Exactly as they appear below, repeat the lines from the one with "ring tip: (308, 312)" through the one with "thumb cmc: (298, 689)". Drop every picture.

Stored data entries:
######
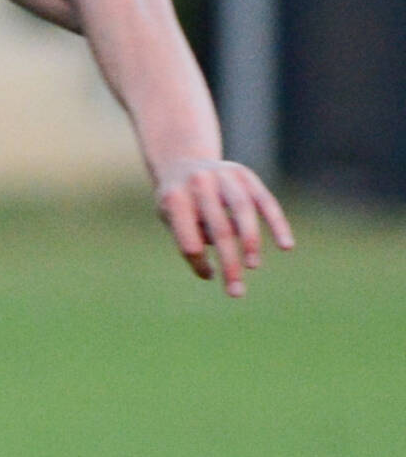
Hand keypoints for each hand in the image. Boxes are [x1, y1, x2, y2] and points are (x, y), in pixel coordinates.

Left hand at [153, 157, 293, 297]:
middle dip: (229, 263)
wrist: (182, 163)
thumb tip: (216, 268)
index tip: (209, 276)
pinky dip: (277, 224)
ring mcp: (224, 176)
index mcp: (174, 199)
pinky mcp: (246, 175)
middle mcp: (199, 184)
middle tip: (236, 292)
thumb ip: (191, 238)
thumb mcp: (170, 219)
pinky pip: (266, 201)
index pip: (189, 240)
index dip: (199, 262)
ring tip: (252, 266)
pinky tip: (286, 245)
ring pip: (243, 212)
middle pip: (219, 229)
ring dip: (251, 242)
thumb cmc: (176, 202)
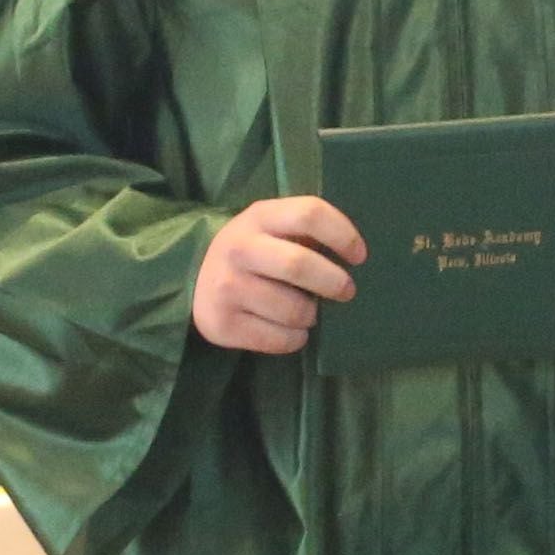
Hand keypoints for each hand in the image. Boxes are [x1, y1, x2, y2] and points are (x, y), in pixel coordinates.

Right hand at [192, 197, 364, 354]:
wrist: (195, 278)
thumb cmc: (255, 250)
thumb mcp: (273, 227)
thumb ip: (307, 232)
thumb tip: (356, 255)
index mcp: (259, 216)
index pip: (309, 214)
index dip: (342, 234)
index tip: (359, 256)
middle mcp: (239, 248)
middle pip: (299, 265)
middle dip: (333, 282)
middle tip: (346, 291)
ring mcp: (227, 287)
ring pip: (292, 310)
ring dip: (311, 316)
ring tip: (308, 312)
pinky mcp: (222, 324)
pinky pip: (278, 340)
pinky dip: (295, 339)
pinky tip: (291, 330)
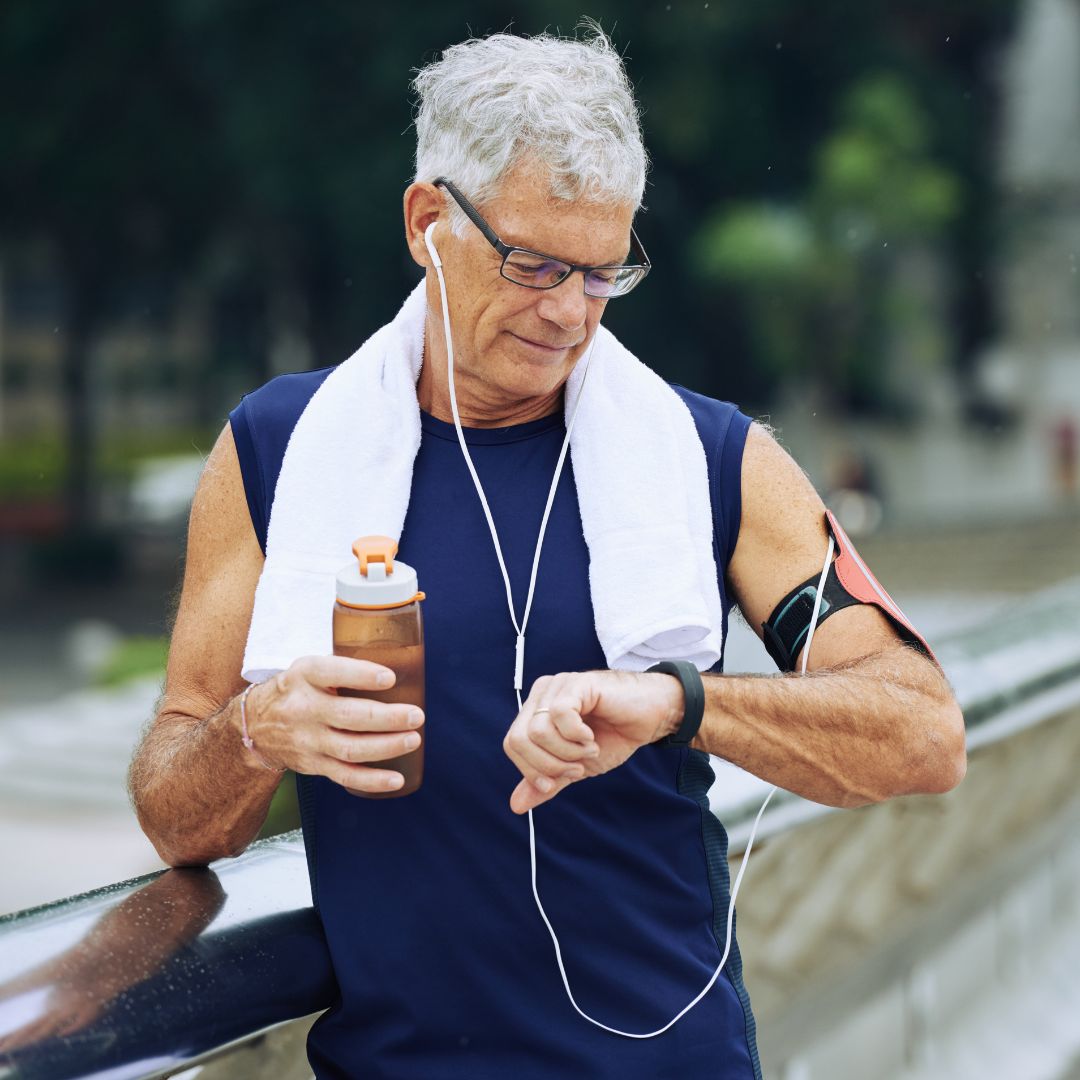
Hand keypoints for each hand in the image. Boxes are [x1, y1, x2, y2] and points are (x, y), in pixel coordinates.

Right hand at [244, 656, 424, 794]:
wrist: (255, 724)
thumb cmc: (298, 689)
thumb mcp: (308, 668)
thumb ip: (342, 668)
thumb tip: (399, 664)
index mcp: (304, 675)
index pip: (331, 671)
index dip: (361, 675)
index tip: (390, 678)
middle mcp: (303, 708)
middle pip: (348, 716)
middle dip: (386, 718)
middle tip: (416, 715)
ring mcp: (307, 740)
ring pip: (350, 748)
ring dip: (386, 747)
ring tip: (413, 739)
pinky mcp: (313, 765)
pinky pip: (345, 776)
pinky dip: (372, 781)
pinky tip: (397, 779)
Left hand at [503, 670, 683, 814]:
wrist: (651, 718)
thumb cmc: (614, 736)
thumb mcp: (576, 766)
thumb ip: (548, 781)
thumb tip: (516, 805)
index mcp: (536, 711)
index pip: (512, 744)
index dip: (531, 770)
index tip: (558, 781)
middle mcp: (542, 695)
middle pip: (519, 739)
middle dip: (549, 765)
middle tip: (577, 767)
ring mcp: (558, 686)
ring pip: (538, 731)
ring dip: (567, 752)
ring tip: (589, 750)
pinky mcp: (577, 684)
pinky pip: (560, 714)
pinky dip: (577, 736)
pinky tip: (592, 738)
######
## Response area
ring tip: (308, 312)
pinky mcp: (222, 324)
pinky pip: (278, 340)
pinky dip: (295, 339)
pinky tip: (291, 330)
Hand keypoints for each hand in the image. Boxes are [x1, y1, x2, y2] and points are (x, y), in pixel coordinates.

Right hand at [244, 656, 424, 794]:
wrist: (255, 724)
thumb cmc: (298, 689)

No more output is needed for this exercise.